No obstante todo ello, parecen consolidarse cada vez más las lecciones de las cátedras más prestigiosas de la especie, mayoritariamente inclinadas a asignar prioridad a aquello de que en la programación del desarrollo social sostenido, la identificación y el manejo adecuado de los recursos financieros, constituyen el punto de mayor criticidad para tangibilizar modelos exitosos de avance y desarrollo social.

Con la brillantez que le caracterizó, Julio C. Estrella en su obra La moneda, la Banca y las Finanzas en la República Dominicana ya lo advertía en los años 70, cuando estableció que “hay que señalar que en los últimos tiempos los requerimientos de financiamiento se han multiplicado como consecuencia del despertar de los pueblos en estado de subdesarrollo”.

En el caso particular de la República Dominicana, la suscripción del protocolo de Bretton Woods en 1945, marcó un hito en materia del financiamiento al sector público. A partir de dicha rúbrica, el Estado dominicano encontró recursos de capital provenientes del Banco Mundial (BM) y el Banco Interamericano de Desarrollo (BID); más recientemente los programas de financiamiento de la Unión Europea, de manera particular Lomé y su derivación Cotonú (entre otros), han mitigado de manera importante, necesidades particulares de apalancamiento que demandaba nuestro explosivo crecimiento.

Así las cosas, parece que ha llegado el momento de que las fuentes tradicionales de obtención de recursos exógenos se complementen con herramientas y técnicas jurídicas no tradicionales.

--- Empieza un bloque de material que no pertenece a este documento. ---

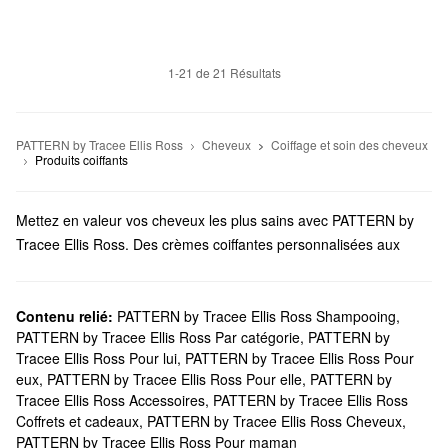
1-21 de 21 Résultats
PATTERN by Tracee Ellis Ross
Cheveux
Coiffage et soin des cheveux
Produits coiffants
Mettez en valeur vos cheveux les plus sains avec PATTERN by
Tracee Ellis Ross. Des crèmes coiffantes personnalisées aux
pinceaux novateurs, vous trouverez des solutions
incontournables pour chaque élément de votre rituel.
Est-ce que Sephora offre des produits PATTERN by Tracee
Contenu relié:
PATTERN by Tracee Ellis Ross Shampooing
,
PATTERN by Tracee Ellis Ross Par catégorie
,
PATTERN by
Ellis Ross?
Tracee Ellis Ross Pour lui
,
PATTERN by Tracee Ellis Ross Pour
Sephora propose de nombreux produits pour les
cheveux
eux
,
PATTERN by Tracee Ellis Ross Pour elle
,
PATTERN by
PATTERN by Tracee Ellis Ross. À la recherche
d’un shampoing et
Tracee Ellis Ross Accessoires
,
PATTERN by Tracee Ellis Ross
revitalisant
? Découvrez des essentiels ultralégers, des options
Coffrets et cadeaux
,
PATTERN by Tracee Ellis Ross Cheveux
,
hydratantes, des formules purifiantes et bien plus encore.
PATTERN by Tracee Ellis Ross Pour maman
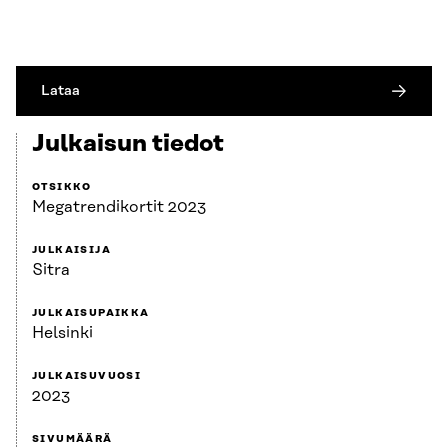
Lataa
Julkaisun tiedot
OTSIKKO
Megatrendikortit 2023
JULKAISIJA
Sitra
JULKAISUPAIKKA
Helsinki
JULKAISUVUOSI
2023
SIVUMÄÄRÄ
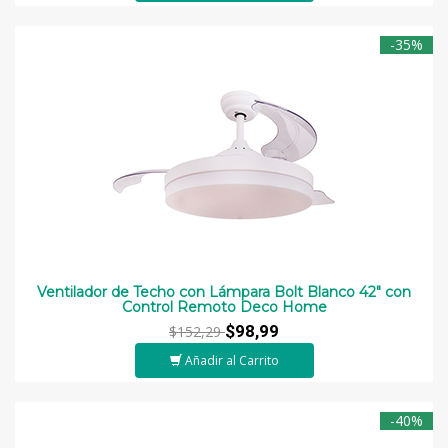
-35%
Ventilador de Techo con Lámpara Bolt Blanco 42" con
Control Remoto Deco Home
$98,99
$152,29
Añadir al Carrito
-40%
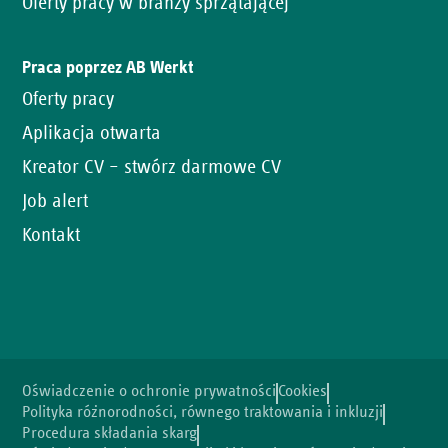
Oferty pracy w branży sprzątającej
Praca poprzez AB Werkt
Oferty pracy
Aplikacja otwarta
Kreator CV – stwórz darmowe CV
Job alert
Kontakt
Oświadczenie o ochronie prywatności
Cookies
Polityka różnorodności, równego traktowania i inkluzji
Procedura składania skarg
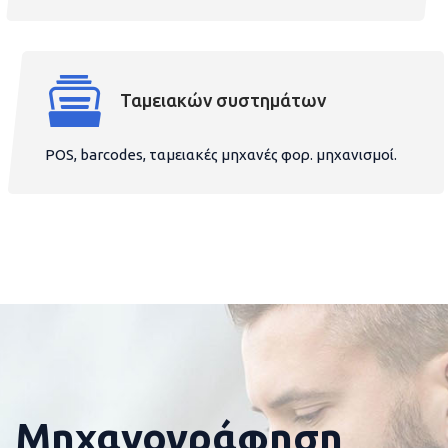
Ταμειακών συστημάτων
POS, barcodes, ταμειακές μηχανές φορ. μηχανισμοί.
Μηχανογράφηση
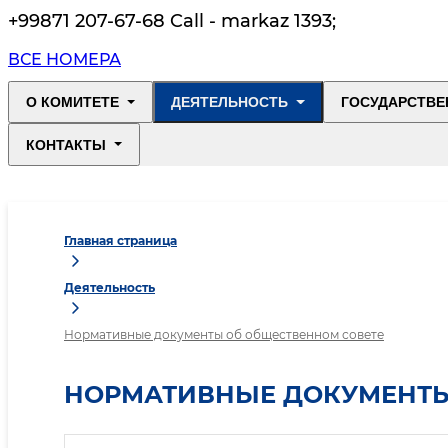
+99871 207-67-68 Call - markaz 1393
;
ВСЕ НОМЕРА
О КОМИТЕТЕ
ДЕЯТЕЛЬНОСТЬ
ГОСУДАРСТВЕ
КОНТАКТЫ
Главная страница
Деятельность
Нормативные документы об общественном совете
НОРМАТИВНЫЕ ДОКУМЕНТЫ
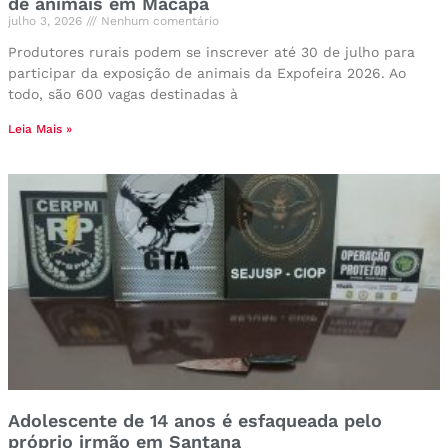
de animais em Macapá
julho 3, 2026
Nenhum comentário
Produtores rurais podem se inscrever até 30 de julho para
participar da exposição de animais da Expofeira 2026. Ao
todo, são 600 vagas destinadas à
Leia Mais »
Adolescente de 14 anos é esfaqueada pelo
próprio irmão em Santana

Por todo ello, a la hora de diseñar plataformas infraestructurales que se extienden desde autovías, puentes, aeropuertos y puertos hasta viviendas y centros de eventos por mencionar algunos, en el contexto de nuestro tiempo y espacio, discutir las bondades de las alianza público-privadas también conocida como financiación extrapresupuestaria, está a la orden del día.

El Estado a través de estas iniciativas accede a fórmulas que le permite dar respuestas a las obligaciones que tiene como proveedor colectivo, al tiempo que el sector privado logra implementar proyectos con niveles razonables de beneficios. El esquema jurídico financiero mencionado, conjuga la confluencia del capital público y el privado, armonizando las expectativas de ambos sectores con umbrales más que aceptables de eficiencia.

Por supuesto que tenemos de frente la tarea advertida por el premio Nobel de Economía Joseph Stiglitz, quien en su obra “el malestar en la globalización“, establece con propiedad teórica, la cual apuntala con casuística verificable, los riesgos de no estructurar marcos de regulación de estas valiosas herramientas de financiación.

Para que la simbiosis descrita se erija adecuadamente, deberá crearse para cada caso un marco regulador que defina y diseñe el equilibrio que debe suscitarse entre el bien social y el beneficio corporativo. La época en donde se pretendía disociar lo jurídico de lo financiero quedó atrás.

Se trata pues de acicatear el esquema de los financiamientos por la vía de los pactos, en donde la agudeza jurídica entrame el punto de equilibrio entre las pretensiones rentistas de los capitales de procedencia privada y la aspiración de las administraciones públicas de racionalizar los costes de los proyectos, así como el acceso eficiente a los servicios que se derivan de ellos.

Nuestra economía lo requiere, nuestro aparato productivo lo necesita, nuestro empresariado está apto para asumirlo, nuestro corpus legal lo contempla, el Estado podrá aprovecharlo y nuestra gente lo demanda.